Dalla Circolare

La Circolare Io sono con voi (32 pagine) è sorta qualche anno dopo la fondazione dell'Istituto allo scopo di collegare, informare, e formare i Gabrielini.
Qui sono riportati alcuni articoli pubblicati nell'ultimo decennio.


29 marzo - aprile 2005, pp. 11-13      Il Venerd́ Santo ovvero la memoria del dolore
 

La pena di chi “sperimenta” il dolore può essere istintivamente rimossa: “non ci pensare”, suggerisce a riguardo la mentalità collettiva. Distrarsi dal dolore per dimenticarlo sembra, dunque, un movimento naturale e risolutivo. Ma, in realtà, la sofferenza, spenta per qualche istante nel pensiero per un meccanismo di autodifesa, rigurgita nella memoria come il pallone ritorna a galla, puntuale, ingigantita e ostile più che mai.

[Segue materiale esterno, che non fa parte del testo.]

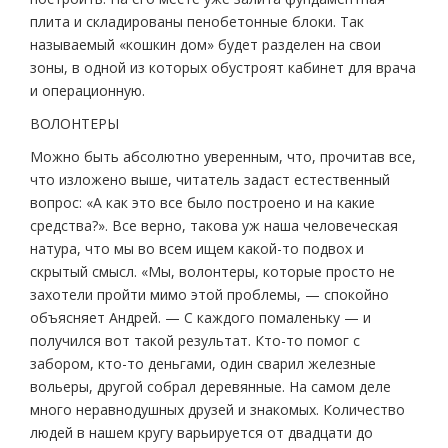
плита и складированы пенобетонные блоки. Так
называемый «кошкин дом» будет разделен на свои
зоны, в одной из которых обустроят кабинет для врача
и операционную.
ВОЛОНТЕРЫ
Можно быть абсолютно уверенным, что, прочитав все,
что изложено выше, читатель задаст естественный
вопрос: «А как это все было построено и на какие
средства?». Все верно, такова уж наша человеческая
натура, что мы во всем ищем какой-то подвох и
скрытый смысл. «Мы, волонтеры, которые просто не
захотели пройти мимо этой проблемы, — спокойно
объясняет Андрей. — С каждого помаленьку — и
получился вот такой результат. Кто-то помог с
забором, кто-то деньгами, один сварил железные
вольеры, другой собрал деревянные. На самом деле
много неравнодушных друзей и знакомых. Количество
людей в нашем кругу варьируется от двадцати до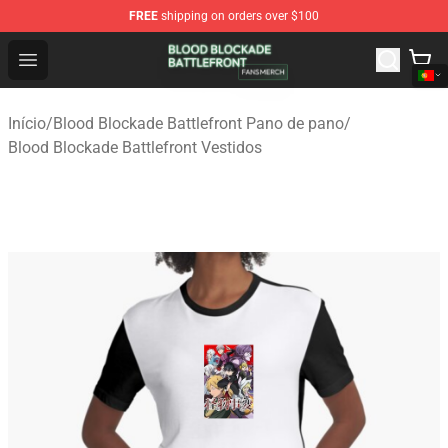
FREE
shipping on orders over $100
Blood Blockade Battlefront Shop - Official Blood Blockad
Open menu
Início
/
Blood Blockade Battlefront Pano de pano
/
Blood Blockade Battlefront Vestidos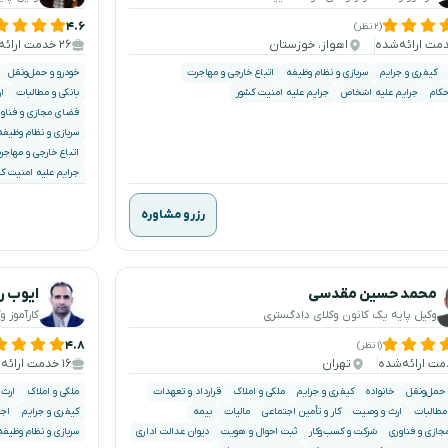
۴.۶
(۲ نظر)
اهواز، خوزستان
۲۶ خدمت ارائه‌شده
کیفری و جرایم
سربازی و نظام وظیفه
اتباع خارجی و مهاجرت
خودرو و حمل‌ونقل
حکام
جرایم علیه اشخاص
جرایم علیه امنیت کشور
بانکی و مطالبات
ا
فضای مجازی و فناو
سربازی و نظام وظیفه
اتباع خارجی و مهاجر
جرایم علیه امنیت ک
رزرو مشاوره
محمد حسین مقدسی
ایوب 
وکیل پایه یک کانون وکلای دادگستری
کارآموز 
۴.۸
(۱ نظر)
تهران
۱۶ خدمت ارائه‌شده
 حمل‌ونقل
خانواده
کیفری و جرایم
ملکی و املاک
قرارداد و تعهدات
ملکی و املاک
ارث
 مطالبات
ارث و وصیت
کار و تأمین اجتماعی
مالیات
بیمه
کیفری و جرایم
اجر
ازی و فناوری
شرکت و کسب‌وکار
ثبت احوال و هویت
دیوان عدالت اداری
سربازی و نظام وظیفه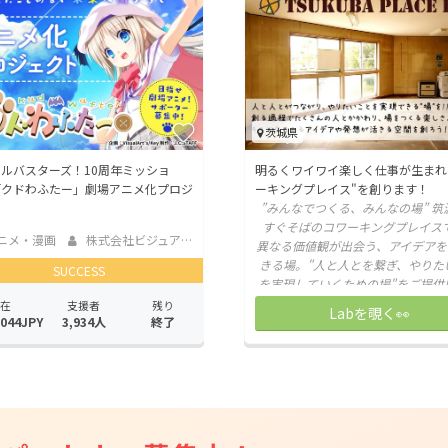
CAMPFIRE for Social Good
CAMPFIRE Creation
CAMPFIREふるさと納税
machi-ya
コミュニティ
茨城県
ルバスターズ！10周年ミッショ
明るくワイワイ楽しく仕事が生まれ
「クドわふたー」劇場アニメ化プロジ
ーキングプレイス"を創ります！
ト
”みんなでつくる、みんなの場” 筑
すぐそばのコワーキングプレイス
ニメ・漫画
株式会社ビジュアルアーツ
異なる価値観が出会う、アイデアを
きる場。"人と人とを繋ぎ、やりた
SUCCESS
を実現していくための場"をご提供
ます！
在
支援者
残り
Labを覗く👀
,044JPY
3,934人
終了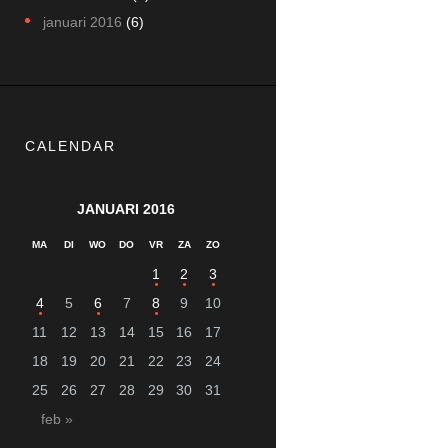
januari
2016
(6)
CALENDAR
JANUARI 2016
MA
DI
WO
DO
VR
ZA
ZO
1
2
3
4
5
6
7
8
9
10
11
12
13
14
15
16
17
18
19
20
21
22
23
24
25
26
27
28
29
30
31
feb »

La belva sembra, dunque, assopita, invece è là che graffia l’anima, la gonfia e la tumifica.

Si sa che, una volta fissato in volto il dolore, esso ha il potere di estenuare lo spirito fino al big-bang della rabbia, della ribellione, della bestemmia e del pianto, che però si risolvono per lo più – ed è una fortuna – in quiete psicosomatica.

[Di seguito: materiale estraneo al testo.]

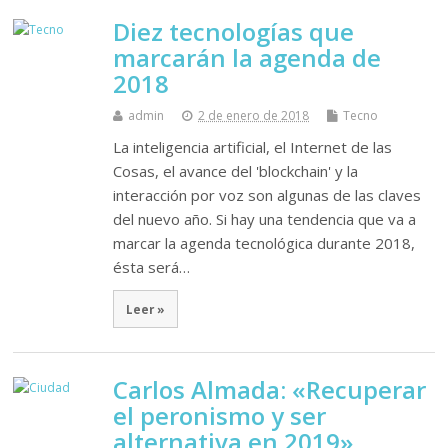
Diez tecnologías que
marcarán la agenda de
2018
admin
2 de enero de 2018
Tecno
La inteligencia artificial, el Internet de las
Cosas, el avance del 'blockchain' y la
interacción por voz son algunas de las claves
del nuevo año. Si hay una tendencia que va a
marcar la agenda tecnológica durante 2018,
ésta será…
Leer »
Carlos Almada: «Recuperar
el peronismo y ser
alternativa en 2019»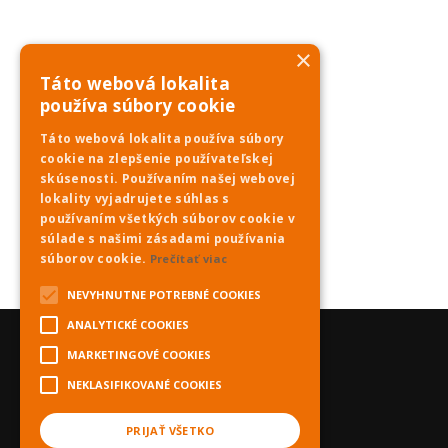
×
Táto webová lokalita
používa súbory cookie
Táto webová lokalita používa súbory
cookie na zlepšenie používateľskej
skúsenosti. Používaním našej webovej
lokality vyjadrujete súhlas s
používaním všetkých súborov cookie v
súlade s našimi zásadami používania
súborov cookie.
Prečítať viac
NEVYHNUTNE POTREBNÉ COOKIES
ANALYTICKÉ COOKIES
MARKETINGOVÉ COOKIES
NEKLASIFIKOVANÉ COOKIES
PRIJAŤ VŠETKO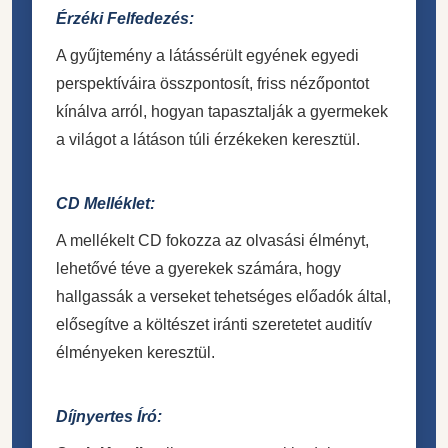
Érzéki Felfedezés:
A gyűjtemény a látássérült egyének egyedi
perspektíváira összpontosít, friss nézőpontot
kínálva arról, hogyan tapasztalják a gyermekek
a világot a látáson túli érzékeken keresztül.
CD Melléklet:
A mellékelt CD fokozza az olvasási élményt,
lehetővé téve a gyerekek számára, hogy
hallgassák a verseket tehetséges előadók által,
elősegítve a költészet iránti szeretetet auditív
élményeken keresztül.
Díjnyertes Író: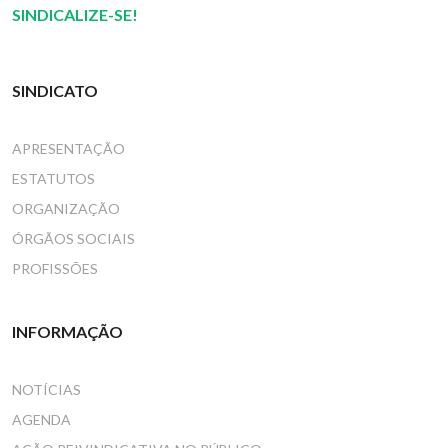
SINDICALIZE-SE!
SINDICATO
APRESENTAÇÃO
ESTATUTOS
ORGANIZAÇÃO
ÓRGÃOS SOCIAIS
PROFISSÕES
INFORMAÇÃO
NOTÍCIAS
AGENDA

Si esorcizzano talvolta, nell’illusione di vanificarli, i ricordi del dolore, di cui il Venerdì Santo rappresenta il “memoriale”. In passato l’esortazione cor poenitens tenete (conservate un cuore che porta dentro la pena) nella migliore mistica equivaleva alla raccomandazione biblica “ricordati che sei stato schiavo in Egitto” (cfr. Es 20,2): non scordarlo, sotterrando il dolore, in modo che l’esperienza di sofferenza lancinante salga, emerga, sbotti per indurti a baciare la ferita che solo oggi ti rende sapiente, libero, determinato e felice. Quanto mai indispensabile è dunque fare “memoria” delle soggezioni, esilio, lontananza da casa, fame e sete, allorché non si era nessuno neppure nella propria terra e appartenenza (cfr. Gs 1,13ss; Sal 136,1-2; Lc 15,17), e ciò non per massacrarsi fisicamente e autopunirsi, ma per utilizzare al massimo le situazioni dolorose vissute in passato, che poi si liberano in gioia.

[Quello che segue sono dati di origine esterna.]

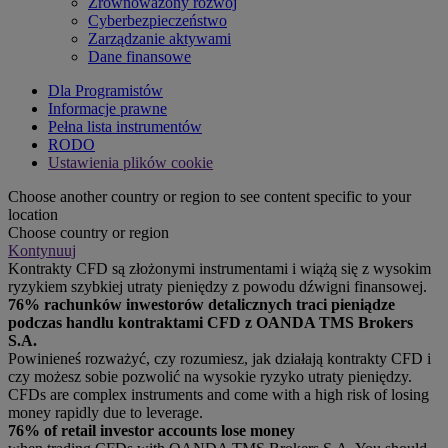
Zrównoważony rozwój
Cyberbezpieczeństwo
Zarządzanie aktywami
Dane finansowe
Dla Programistów
Informacje prawne
Pełna lista instrumentów
RODO
Ustawienia plików cookie
Choose another country or region to see content specific to your
location
Choose country or region
Kontynuuj
Kontrakty CFD są złożonymi instrumentami i wiążą się z wysokim
ryzykiem szybkiej utraty pieniędzy z powodu dźwigni finansowej.
76% rachunków inwestorów detalicznych traci pieniądze
podczas handlu kontraktami CFD z OANDA TMS Brokers
S.A.
Powinieneś rozważyć, czy rozumiesz, jak działają kontrakty CFD i
czy możesz sobie pozwolić na wysokie ryzyko utraty pieniędzy.
CFDs are complex instruments and come with a high risk of losing
money rapidly due to leverage.
76% of retail investor accounts lose money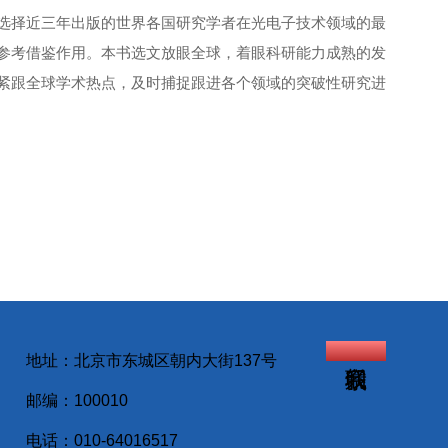
选择近三年出版的世界各国研究学者在光电子技术领域的最
参考借鉴作用。本书选文放眼全球，着眼科研能力成熟的发
紧跟全球学术热点，及时捕捉跟进各个领域的突破性研究进
地址：北京市东城区朝内大街137号
邮编：100010
电话：010-64016517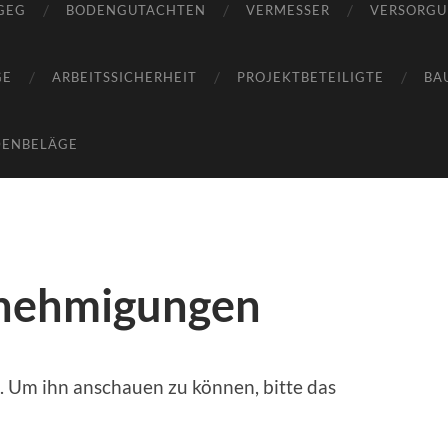
GEG
BODENGUTACHTEN
VERMESSER
VERSORG
GE
ARBEITSSICHERHEIT
PROJEKTBETEILIGTE
BA
DENBELÄGE
enehmigungen
t. Um ihn anschauen zu können, bitte das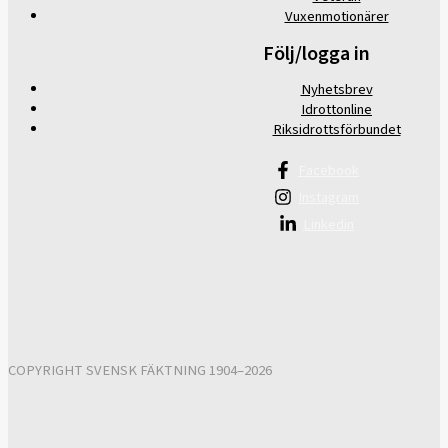
Vuxenmotionärer
Följ/logga in
Nyhetsbrev
Idrottonline
Riksidrottsförbundet
Facebook
Instagram
Linkedin
COPYRIGHT SVENSK FÄKTNING 1904–2026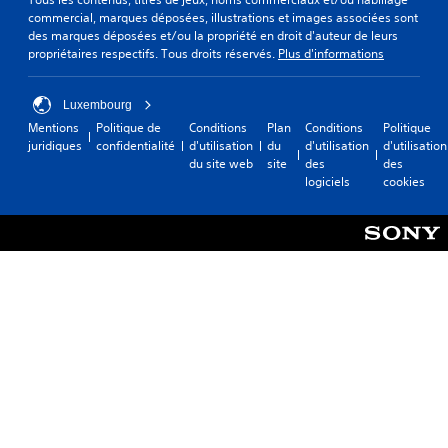
commercial, marques déposées, illustrations et images associées sont
des marques déposées et/ou la propriété en droit d'auteur de leurs
propriétaires respectifs. Tous droits réservés.
Plus d'informations
Luxembourg
Mentions
Politique de
Conditions
Plan
Conditions
Politique
juridiques
confidentialité
d'utilisation
du
d'utilisation
d'utilisation
du site web
site
des
des
logiciels
cookies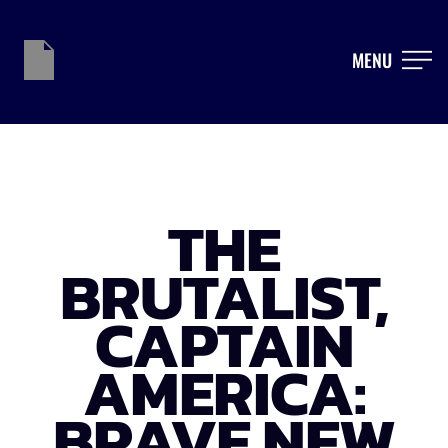
MENU
THE
BRUTALIST,
CAPTAIN
AMERICA:
BRAVE NEW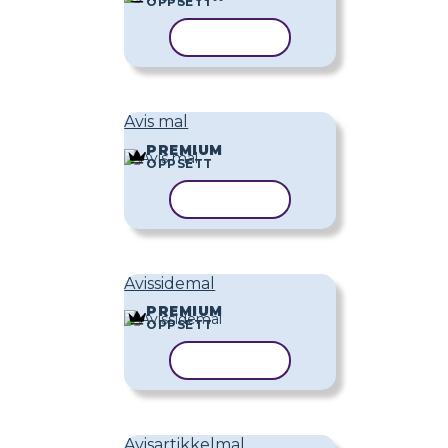
OPPSETT
KOPIER MAL
Avis mal
PREMIUM
OPPSETT
KOPIER MAL
Avissidemal
PREMIUM
OPPSETT
KOPIER MAL
Avisartikkelmal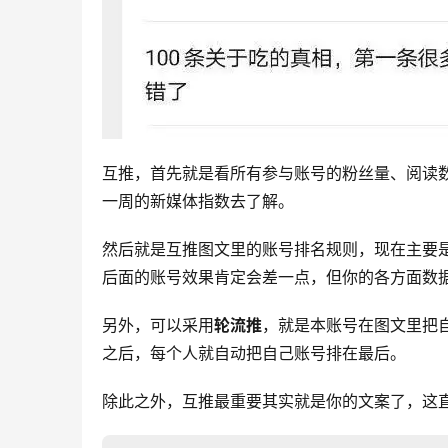
互推，首先就是看所有参与账号的粉丝量、阅读
一周的新媒体指数去了解。
然后就是互推图文里的账号排名规则，现在主要
后面的账号效果肯定会差一点，但你的各方面数
另外，可以采用
轮流推
，就是本账号在图文里把
之后，每个人就自动把自己账号排在最后。
除此之外，互推最重要其实就是你的文案了，这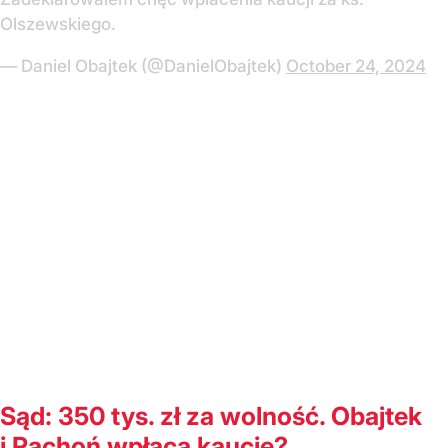
Olszewskiego.
— Daniel Obajtek (@DanielObajtek)
October 24, 2024
Sąd: 350 tys. zł za wolność. Obajtek
i Rachoń wpłacą kaucje?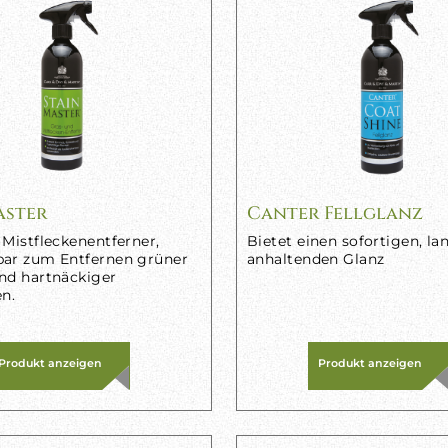
aster
Canter Fellglanz
 Mistfleckenentferner,
Bietet einen sofortigen, la
bar zum Entfernen grüner
anhaltenden Glanz
nd hartnäckiger
en.
Produkt anzeigen
Produkt anzeigen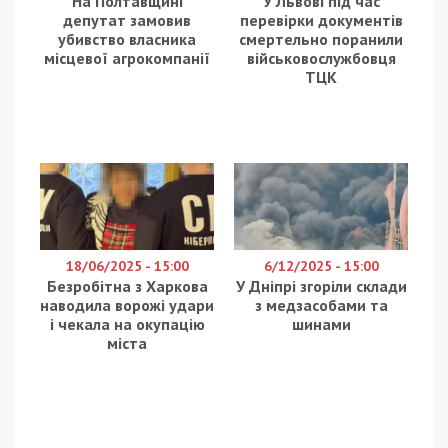
На Полтавщині
У Львові під час
депутат замовив
перевірки документів
убивство власника
смертельно поранили
місцевої агрокомпанії
військовослужбовця
ТЦК
18/06/2025 - 15:00
6/12/2025 - 15:00
Безробітна з Харкова
У Дніпрі згоріли склади
наводила ворожі удари
з медзасобами та
і чекала на окупацію
шинами
міста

Sapiente maestra di vita, la ferita dell’anima diventa allora riferimento costante per accogliersi e accogliere, capirsi e capire, perdonarsi e perdonare, vivere e morire. “Riferimento” vuol dire memoria, senza più sorvolare sulla perdita, lo scacco, l’abuso subiti; senza dimenticare la ferita e il dolore.

Se lo si attraversa e lo si ricorda, il dolore irrobustisce lo spirito, pettina l’anima, prorompendo e sfogando in danza. Vivere, allora, significa passare dal grido alla canzone, umanizzarsi e umanizzare, puntando sul reale, nuvolesco e tragico, trastullone e felice, inerme e innocente, utile e benedetto.

È necessario quindi fare memoria dei nostri dolori e, ancor più, del dolore che deriva dall’assenza del Padre, del Figlio, dello Spirito, del Risorto, dello Sposo, qualora non ne avessimo ancora vissuta l’esperienza, in modo da saper affrontare anche la morte, quando verrà, convinti che il Padre non ci lascerà soli e avendo nel cuore e sulle lebbra le stesse parole del Figlio crocifisso: “Padre, nelle tue mani raccomando il mio spirito” (Lc 23,46).